From Other Journals
Low-Dose Prednisone for Treatment of Early RA
Am Fam Physician. 2002 May 15;65(10):2147-2148.
Drug treatment for rheumatoid arthritis (RA) usually includes a nonsteroidal anti-inflammatory drug (NSAID) and a disease-modifying antirheumatic drug. Newer agents include tumor necrosis factor-3 blocking agents and interleukin-1 receptor antagonists. Glucocorticoids have been less popular because of their many side effects and a concern that inhibiting inflammation may not delay joint damage. Recent studies have shown that glucocorticoids reduced the progression of joint damage when used in conjunction with disease-modifying antirheumatic drugs, suggesting that glucocorticoids may also have beneficial disease-modifying effects. The side effects of glucocorticoids, such as osteoporosis and gastrointestinal complications, can now be minimized by using protective drugs. Van Everdingen and colleagues used a randomized, placebo-controlled, double-blind study to test the efficacy and side-effects of low-dose glucocorticoid therapy in previously untreated patients with early active RA.
Patients with RA for less than one year who had not received treatment were given either 10 mg of oral prednisone (n = 40) or placebo (n = 41). Both groups were given 500 mg of elementary calcium in the evening. Patients were followed for two years with regular clinical, disability, and radiologic measurements. Patients were permitted to use concomitant NSAID therapy and were prescribed sulfasalazine after six months as a rescue medication, based on clinical criteria of rheumatoid arthritis activity. Four patients in the prednisone group and six patients in the placebo group withdrew from the study. After six months, 39 of the 71 patients (20 in the placebo group and 19 in the prednisone group) who completed the study were given sulfasalazine as additional anti-rheumatic therapy.

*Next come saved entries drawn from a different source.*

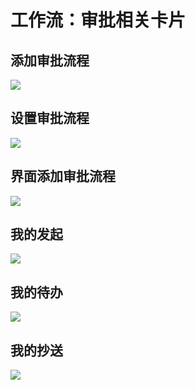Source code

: # 工作流：审批相关卡片

## 添加审批流程

![](/other-blocks/approval-setting.png)

## 设置审批流程

![](/other-blocks/approval-create.png)

## 界面添加审批流程

![](/other-blocks/approval-add.png)

## 我的发起

![](/other-blocks/approval-init.png)

## 我的待办

![](/other-blocks/approval-todo.png)

## 我的抄送

![](/other-blocks/approval-cc.png)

Although the prednisone group showed a greater improvement in most clinical variables at 12 and 24 months, the only statistically significant differences in the two groups were improvement in grip strength and in the 28-joint score for tenderness. The overall use of physiotherapy, intra-articular joint injections, and NSAIDs at 12 and 24 months was lower in the prednisone group than in the placebo group. Radiologic scores showed significantly less progression of disease in the prednisone group at 12 months. The prednisone group had significantly more weight gain and mean serum glucose elevation compared with the placebo group. New osteoporotic fractures were more common among the prednisone group.
The authors conclude that, although glucocorticoids alone showed improvement in most disease variables and slowed radiologically detected joint changes, glucocorticoids are not appropriate for monotherapy; they may, however, be useful to optimally affect disease progression when used with disease-modifying antirheumatic drugs. Further study is needed.
In an accompanying editorial, Pincus and associates support the long-term use of low-dose prednisone (5 mg or less) in most patients with RA, but clarification is needed to differentiate symptomatic benefit from real disease-modifying properties. They propose that until more studies are done, the use of low-dose glucocorticoid treatment should probably depend on individual patient characteristics and the individual clinician's estimates of benefits and risks.
Van Everdingen AA, et al. Low-dose prednisone therapy for patients with early active rheumatoid arthritis: clinical efficacy, disease-modifying properties, and side effects. Ann Intern Med January 1, 2002;136:1–12, and Pincus T, et al. Are long-term very low doses of prednisone for patients with rheumatoid arthritis as helpful as high doses are harmful? Ann Intern Med. January 1, 2002;136:76–7.